Ketua BUMDes, Ishak Al-Qindi, yang akrab dipanggil Bang Al, melanjutkan dengan mengatakan bahwa, program-program bantuan penanaman mangrove biasa dimulai pada akhir tahun pada saat musim gelombang pasang atau ombak besar, atau sering dikatakan musim angin barat dan angin selatan. Hal ini lah yang sampai saat ini dirasa sebagai salah satu kendala kegiatan penaman mangrove ini.Â
Pernah juga muncul ide dan dilaksanakan penanaman pada bulan Februari ketika ombak dan gelombang yang ditiupkan angin barat dan selatan mulai mereda. Dan saat itu tanaman mangrove dapat tumbuh, dan nampak cukup kuat, namun demikian pada bulan November berikutnya saat musim angin barat dan selatan, sebagian besar mangrove tersebut hanyut oleh ombak. Kemudian Bang Al juga masih berfikir dan ingin mengetahui lebih lanjut mengenai bagaimana penanaman mangrove yang dapat tumbuh dengan baik oleh ancaman cuaca ekstrim tersebut.
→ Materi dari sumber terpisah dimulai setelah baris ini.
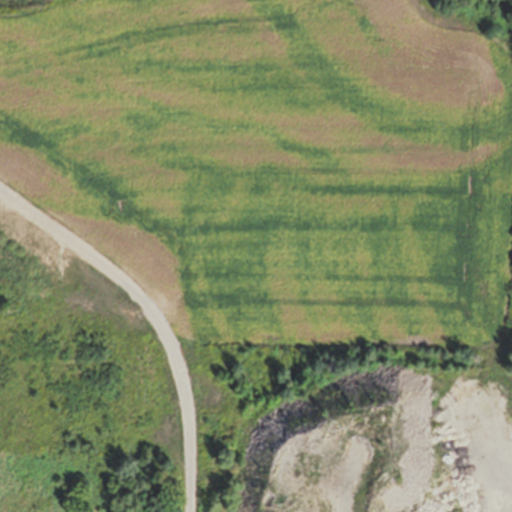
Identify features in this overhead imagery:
quarry: (273, 240)
quarry: (265, 243)
quarry: (262, 247)
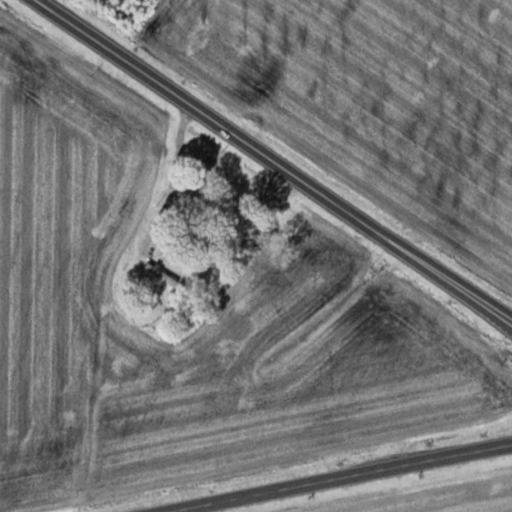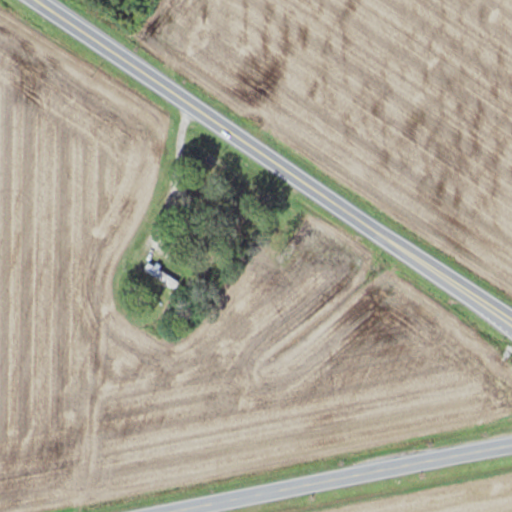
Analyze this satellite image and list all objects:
road: (274, 158)
building: (163, 274)
road: (336, 477)
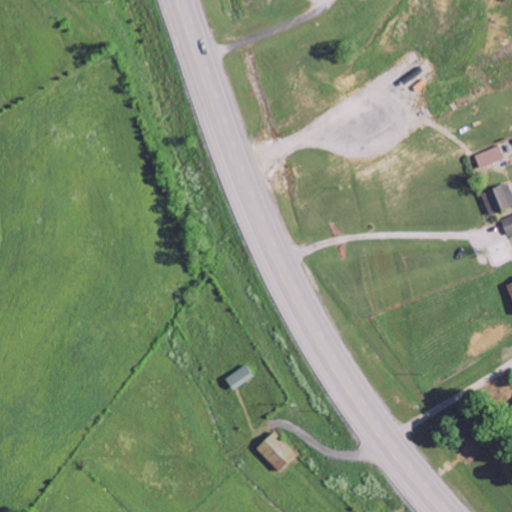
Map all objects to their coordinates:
building: (491, 156)
building: (498, 199)
building: (508, 224)
road: (281, 270)
building: (510, 286)
building: (277, 451)
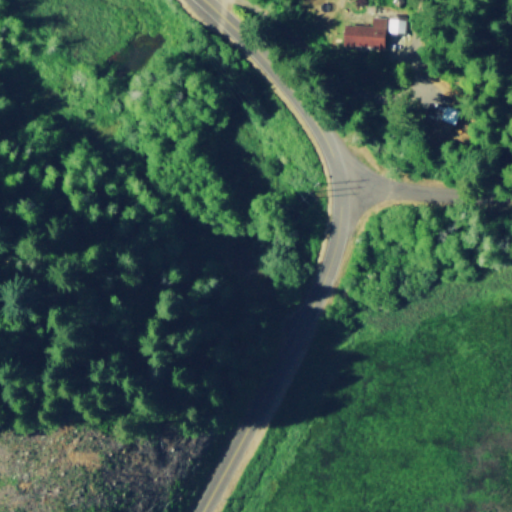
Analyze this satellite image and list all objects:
building: (368, 30)
road: (293, 80)
road: (429, 195)
road: (283, 349)
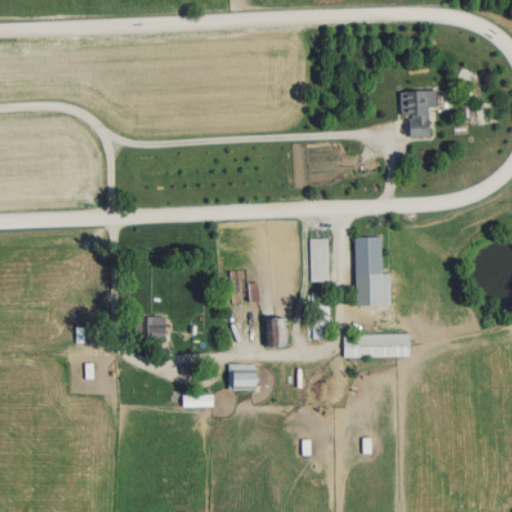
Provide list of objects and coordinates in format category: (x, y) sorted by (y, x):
building: (414, 109)
road: (508, 110)
road: (195, 142)
building: (364, 255)
building: (317, 261)
building: (238, 287)
building: (318, 314)
building: (149, 327)
building: (272, 331)
building: (373, 344)
road: (193, 358)
building: (238, 375)
building: (194, 400)
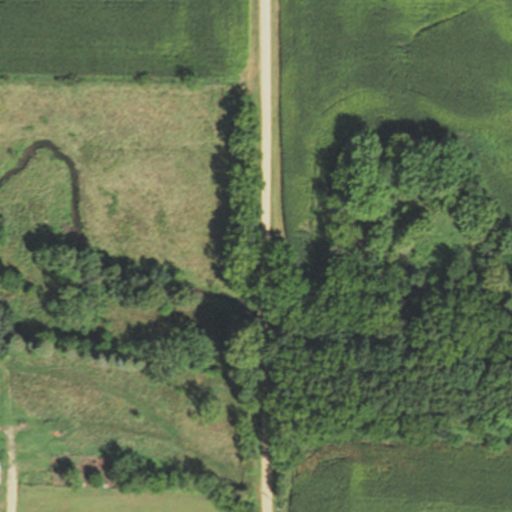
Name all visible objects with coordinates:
road: (269, 256)
road: (137, 410)
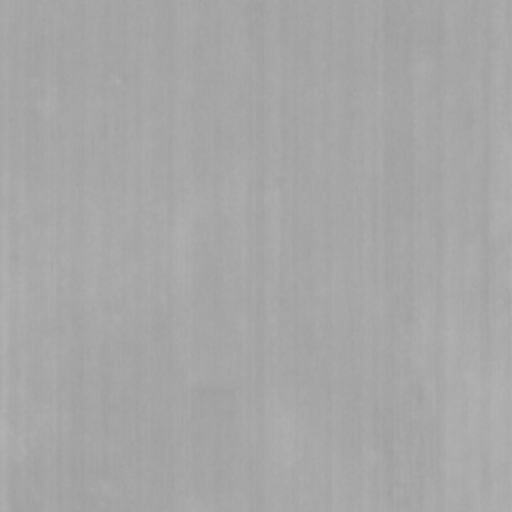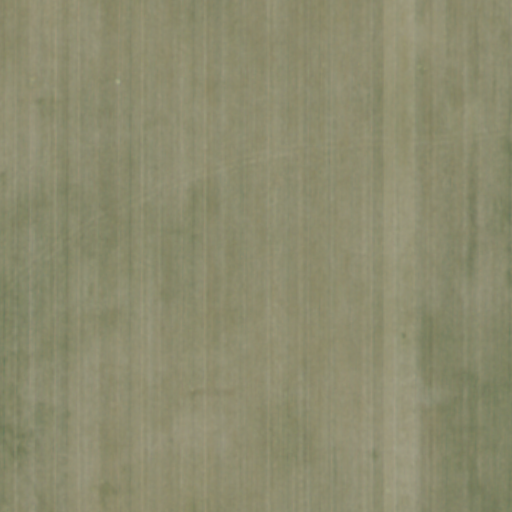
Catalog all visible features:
crop: (256, 256)
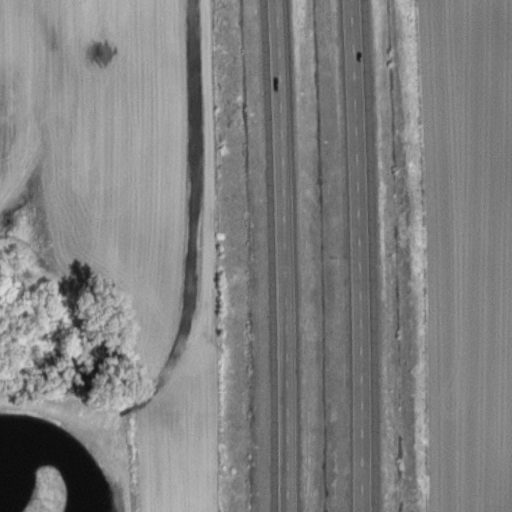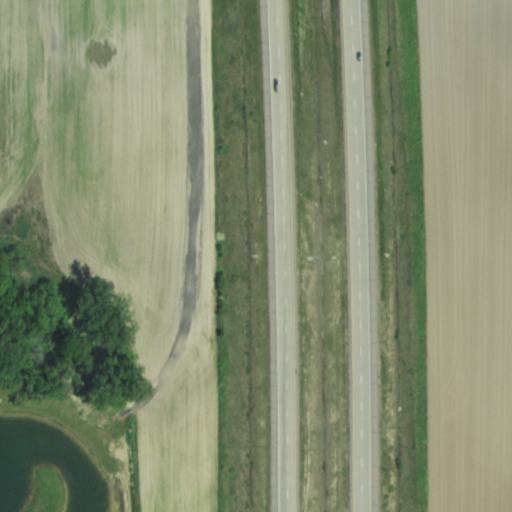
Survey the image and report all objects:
road: (283, 255)
road: (361, 255)
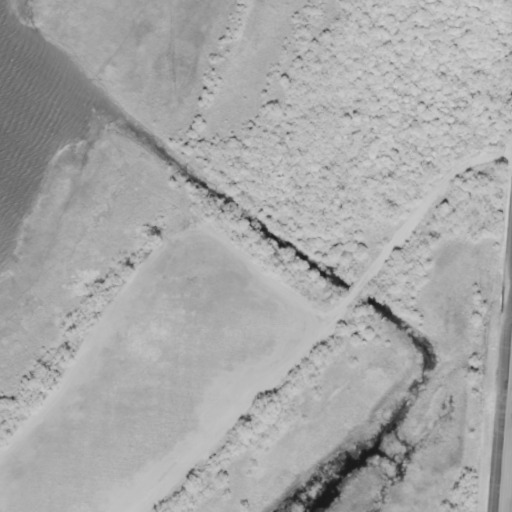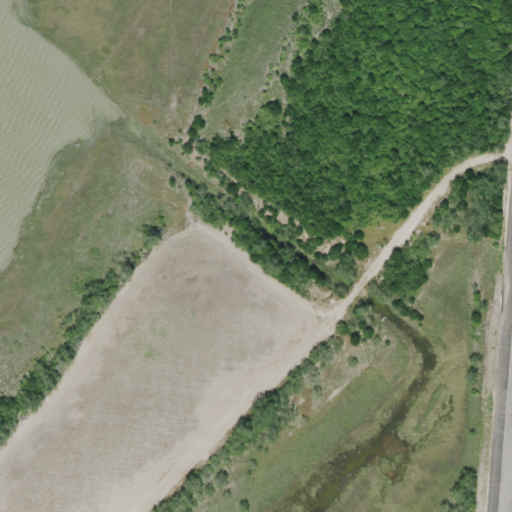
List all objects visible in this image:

Kepala Desa Bakau Besar Laut, Iwan Supardi menceritakan program-program dan kegiatan-kegiatan tentang konservasi Mangrove sudah dilakukan sejak 2012 termasuk mengundang berbagai lembaga penelitian maupun perguruan tinggi untuk melakukan penelitian mangrove di desa ini. Evilyanto, anggota Tim PKM yang juga Sekretaris Program Studi Pendidikan Geografi Pontianak menyatakan melalui kesempatan PKM ini merupakan sarana saling tukar wawasan dan pengalaman tentang persoalan mangrove yang luas dampaknya bagi masyarakat dan pengelolaan wisata.
Di akhir acara, Amrozi menutup dengan memberi kesimpulan bahwa pada dasarnya kegiatan selama ini adalah konservasi mangrove oleh masyarakat, sementara peran serta fungsi wisata, dan edukasi merupakan bonus dari keberhasilan konservasi mangrove tersebut.